Consumers are driving change across the spectrum of retail, with technological innovations gathering pace to support the desire for growing consumer demands – not only in areas like logistics where same day delivery is becoming increasingly common – but in the ability to understand more about where their goods have come from. No part of retail is changing more rapidly than food production, as consumers’ expectations of the traceability and ethics behind the making of the goods they purchase becomes a reality for producers today. At the same time the digitalisation of compliance and audit legislation is taking centre stage, as governments across the globe look to increase the visibility of the path from farm to fork.
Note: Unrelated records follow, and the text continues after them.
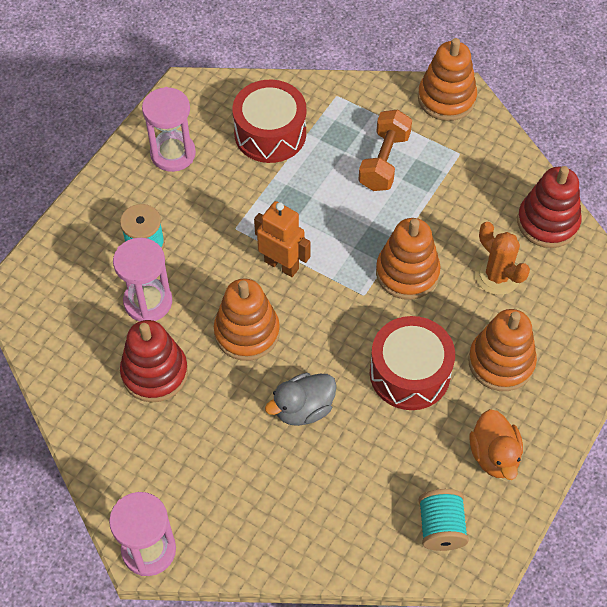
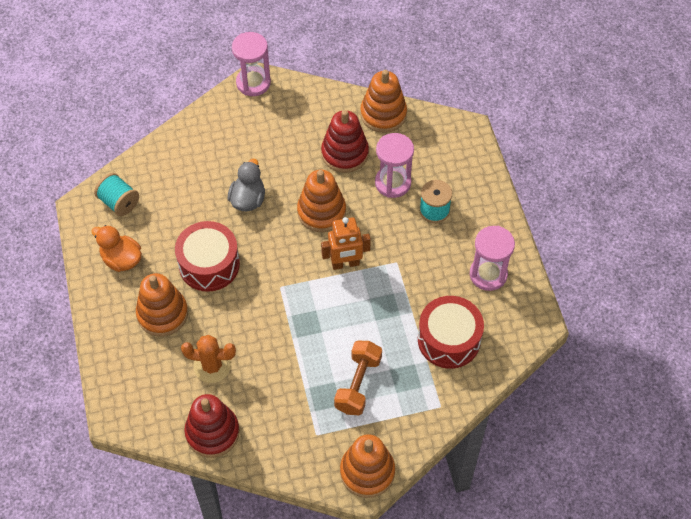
camera: 135 degrees right, 0 degrees up
(384, 161) = (358, 384): orange dumbbell -> orange dumbbell turned 45 degrees clockwise
(407, 273) = (268, 321): orange stacking toy -> orange stacking toy (383, 114)

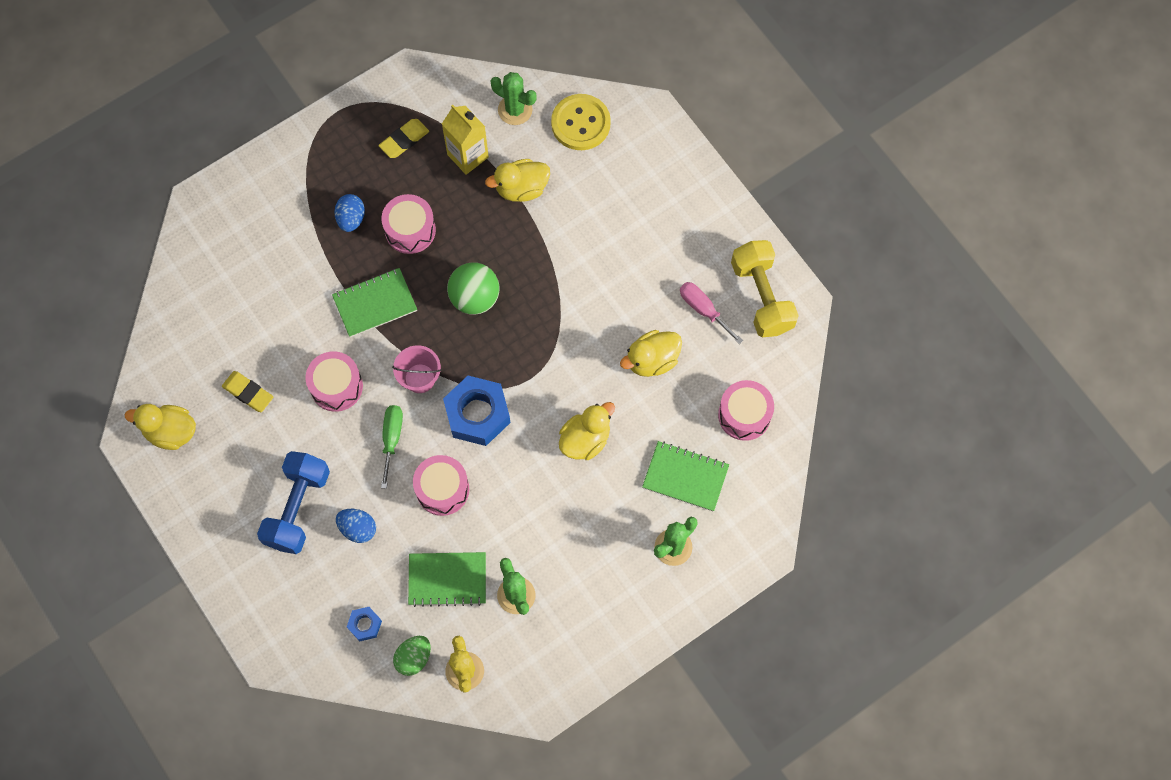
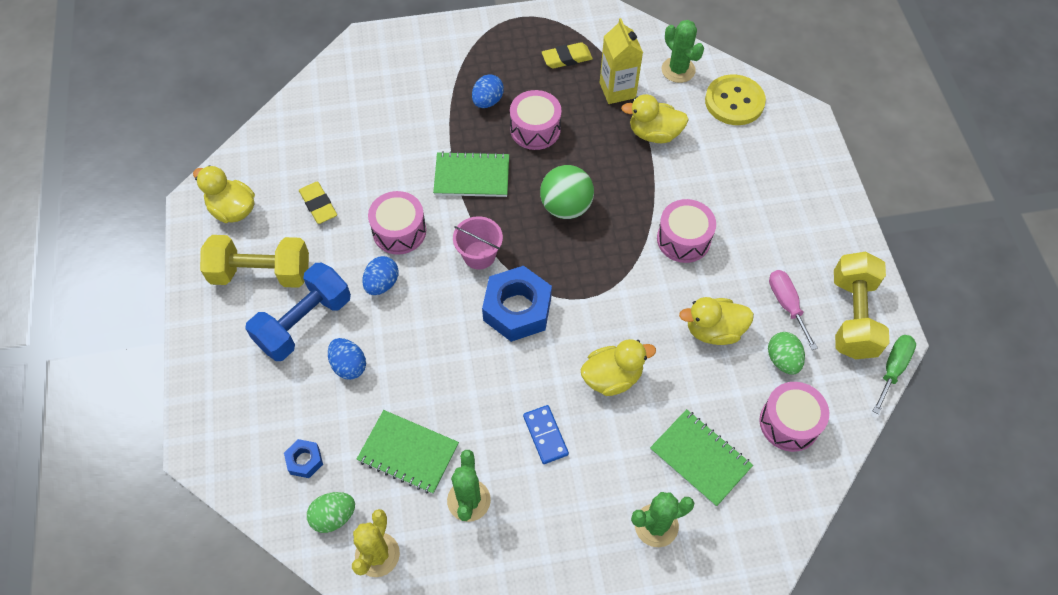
camera: 25 degrees right, 10 degrees down
(233, 480) = (261, 273): none -> yellow dumbbell
(347, 442) = (382, 284): none -> blue egg
(392, 439) = (425, 297): green screwdriver -> green screwdriver (892, 369)
(442, 489) = (448, 364): pink drum -> pink drum (683, 239)
(553, 514) = (545, 435): none -> blue domino
(719, 362) = (782, 360): none -> green egg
Greater insights into ethical practices of businesses driving change
Driving consumer demand is the real need for understanding how and where our products are being grown, developed and produced. And that means understanding just as much about the ethical practices’ businesses are adhering to throughout the supply chain, as to how and where the product is manufactured or packaged.
Recent research conducted by not-for-profit organisation FoodPrint shone a light on the most pressing of issues around corporate accountability for businesses, specifically those involved in large commodity food trading, such as coffee and chocolate. Smaller suppliers at the bottom of the supply chain have sadly been open to abuse for far too long, with no signs of huge change – as multinational businesses struggle to monitor issues like underage workforces. Consumers will increasingly make choices based on these issues, and as transparency and traceability becomes even more accessible due to progressing technologies, conscious consumer capitalism will take hold.
Across the supply chain, businesses will need to create accountability not only for the production, but for the real fundamentals of how their products have come to be, by the very people that collect the cocoa beans to those transporting them across the globe.
Digital transformation in food production is happening today
Traceability in food production has been a long-term issue that we could probably trace back to the stone ages. Ultimately media scares around the food we consume can be cited back to the mercury poisoning of fish in the 1970s and beyond, but the scale of disasters such as these can now move at a much faster pace, as use of technology goes beyond national boundaries with the internet and the use of social media bringing new meaning to exploding headlines.
This consumer desire to follow the path from farm to fork, and businesses desire to manage this process, plus avoid supply chain crises means technology to support both is gathering pace. Today, as food regulators across the globe accelerate towards the digitalisation of compliance monitoring and auditing reports, the industry faces an evolution in terms of traceability. Using digital processes will be the new norm, as the improvement of end-to-end visibility across the supply chain becomes standard.
Digital Identity takes traceability to a new level
Unique product identifiers have been a game changer for digitally tracking and tracing the life of a product, from point of origin to consumption. The Web of Things, where everyday items are integrated with the internet via unique identifiers & product digital identities in the cloud – means MOWI, one of the World’s largest producers of farmed Atlantic Salmon, was one of the first food producers across the globe to deliver full digital visibility into the provenance of its MOWI branded salmon. Consumers of MOWI products now have complete insight into how MOWI operates and cares for its salmon, including origination, farming practices and harvesting – simply by scanning a code with their mobile phone.
Meeting the consumers’ growing demand for transparency, MOWI has taken control of the food chain to meet what they describe as the consumer mega trend, delivering on transparency and traceability. Having loyal brand advocates makes for a strong, successful business. As conscious capitalism becomes a reality, consumers will continue to want to know the origin of their food, from the supplier’s workforce to animal welfare and beyond. Those that supply the information can begin to rely on brand advocacy to stay engaged with their customers.
The supply chain of the future
There’s so much to be gained from digitally transforming the supply chain, from transparency and integrity through to competitive advantage and greater consumer engagement. But also the likes of reducing the costs associated with audit compliance, easily sharing data with eco system stakeholders like regulators, retailers and consumers and aggregating data, to applying intelligence and sharing data from and about every touchpoint in a product’s journey.
Those that don’t digitally transform will certainly be left behind.